When the sliding elevator door (1) according to the invention used in the elevators is closed, the door panels (30) are in adjacent position and prevent opening. When the open command is received, force is applied to one of the door panels (30) in the opening direction by means of the drive element. The door panel (30) subjected to the opening force moves along with the mechanism carrier (20) to which it is connected, and transfers the motion thereon to the rope (61). The motion on the rope (61) is directed to the other mechanism carrier (20) and thus to the other door panel (30) by means of the rope roller (60). Both mechanism carriers (20) with the force thereon move outwardly in a reverse manner to each other on the linear guides (70) by means of the linear-bearing guides (11). During this movement, the linear bearing comprised by the linear-bearing guide (11) advances and moves on the surfaces of the linear guide (70). When the sliding elevator door (1) reaches to the required opening, the force applied to the door panel (30) is cut and the movement is stopped. When the sliding elevator door (1) is desired to be closed, however, this time force is applied on the door panel (30) in the reverse direction and this force is directed to the rope (30) by means of the mechanism carrier (20) and then to the other door panel (30) by means of the rope roller (60). Both mechanism carriers (20) with the force thereon and the linear-bearing guide (11) to which it is connected move inwardly in a reverse manner to each other on the linear guide (70). During this movement, the linear bearing comprised by the linear-bearing guide (11) advances and moves on the surfaces of the linear guide (70). When the sliding elevator door (1) is completely closed, the force applied to the door panel (30) is cut and the movement is stopped.
In one configuration of the invention, the linear-bearing guide (11) and the linear bearing comprised therein can be produced from the same material.
In the preceding paragraphs, the operation of the sliding elevator door (1) is described through a panel which is opened from the center with two panels.

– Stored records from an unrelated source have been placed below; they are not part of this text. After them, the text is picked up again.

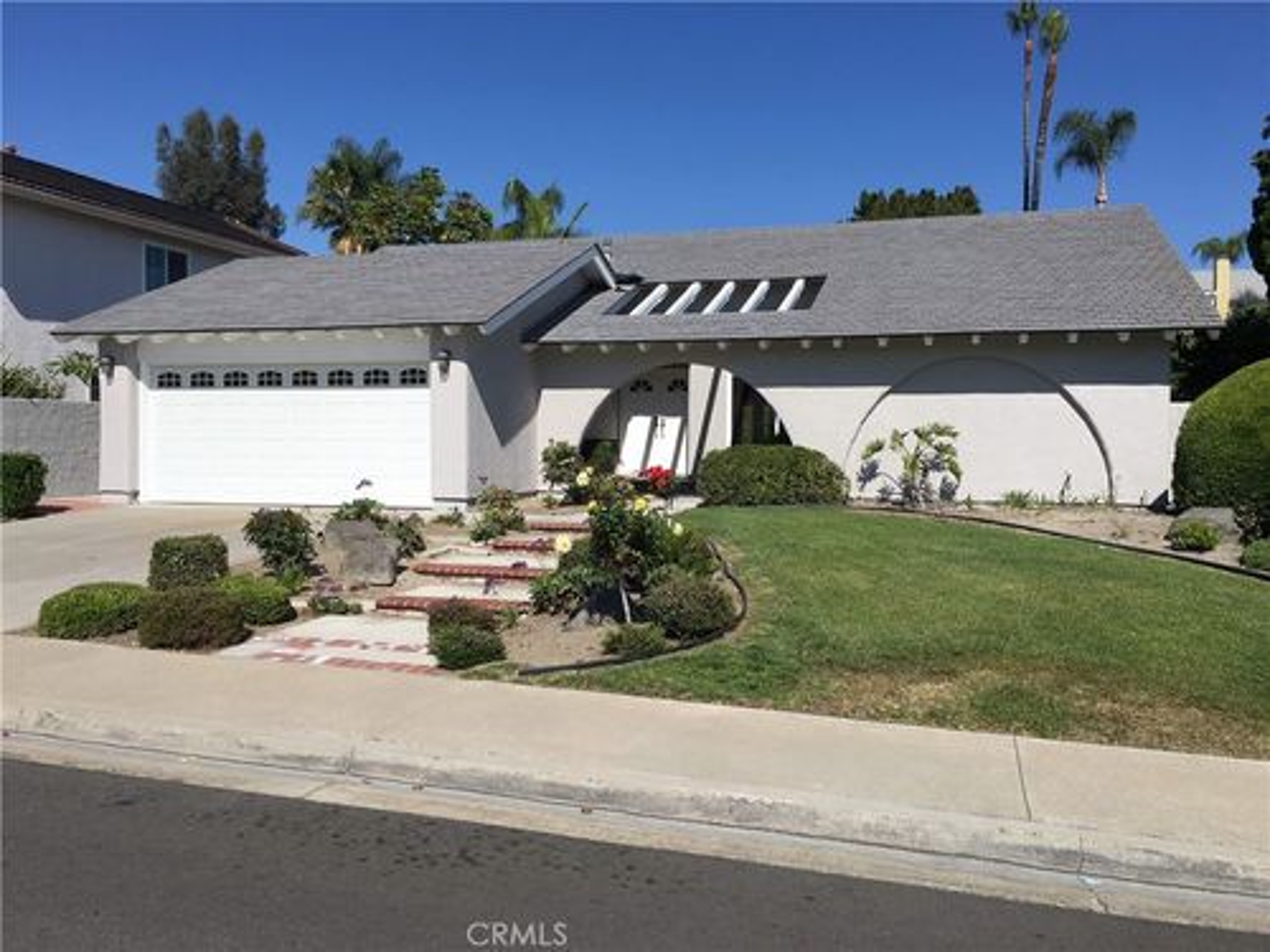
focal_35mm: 29
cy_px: 476
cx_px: 635
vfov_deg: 48.2
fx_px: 1064
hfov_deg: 61.7
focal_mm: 4.15
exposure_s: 1/2653
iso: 25
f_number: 2.2
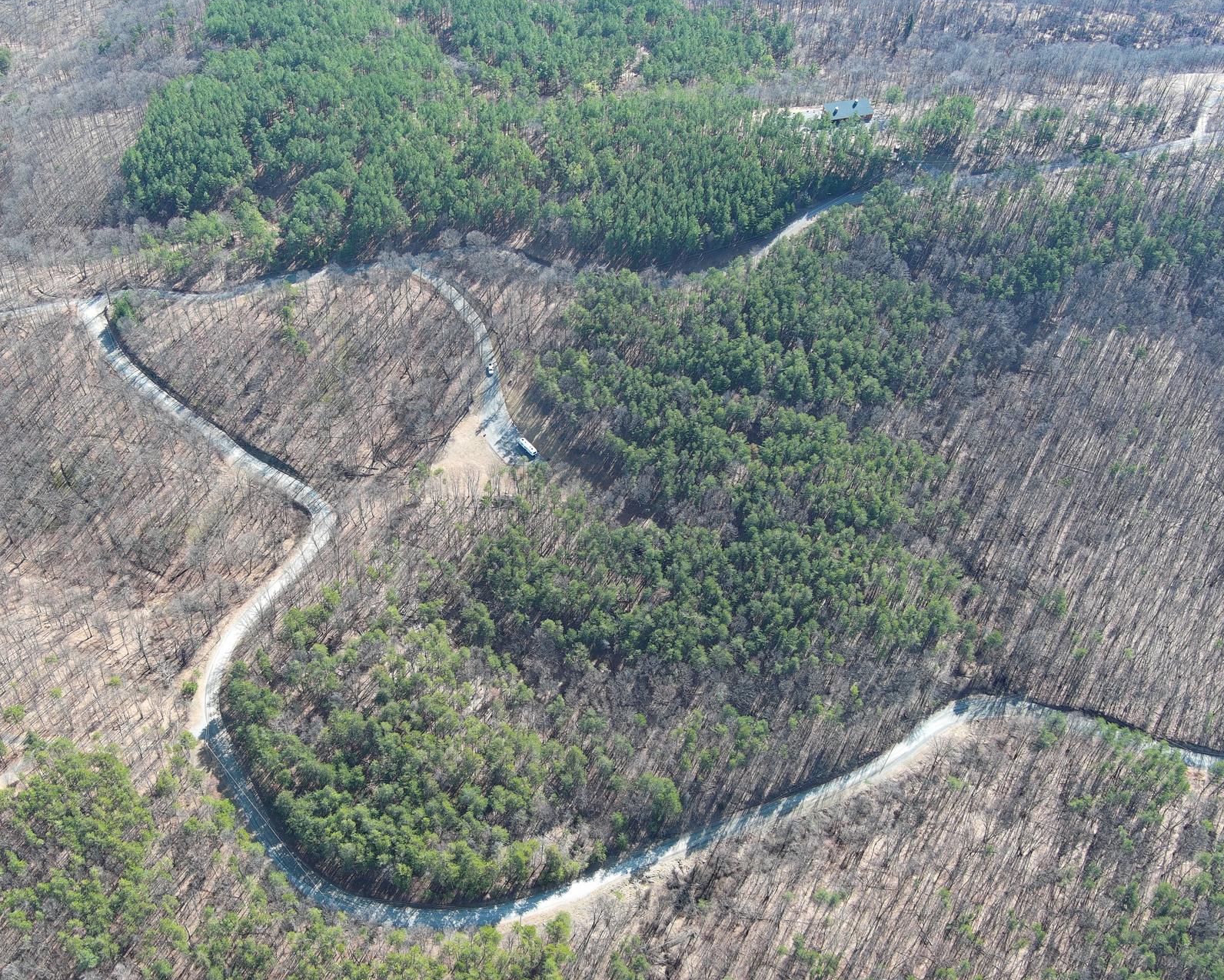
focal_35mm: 35
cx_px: 480
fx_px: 1268
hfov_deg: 51.1
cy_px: 521
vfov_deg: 42.2
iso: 100
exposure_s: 1/252
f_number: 2.8
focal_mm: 10.57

Besides, the length of the linear guide (70), the number of the linear-bearing guide (11), mechanism carrier (20) and door panel (30) can be increased and the panels (30) can be gathered in a single side by establishing different mechanical connections between the moving elements of the door panels (30).

Claims

A sliding elevator door (1) which comprises
- door panel (30),

- body (50),

- mechanism carrier (20),

- rope (61) which indirectly transfers the force on any door panel (30) or mechanism carrier (20) to the other door panels (30) or the mechanism carriers (20),

- rope roller (60) moving said rope (61),
characterized by comprising
- linear-bearing guide (11) which surrounds the linear guide (70), to which said mechanism carrier (20) is connected and which moves linearly on the linear guide (70);

- said linear guide (70) on which said linear bearing guide (11) moves.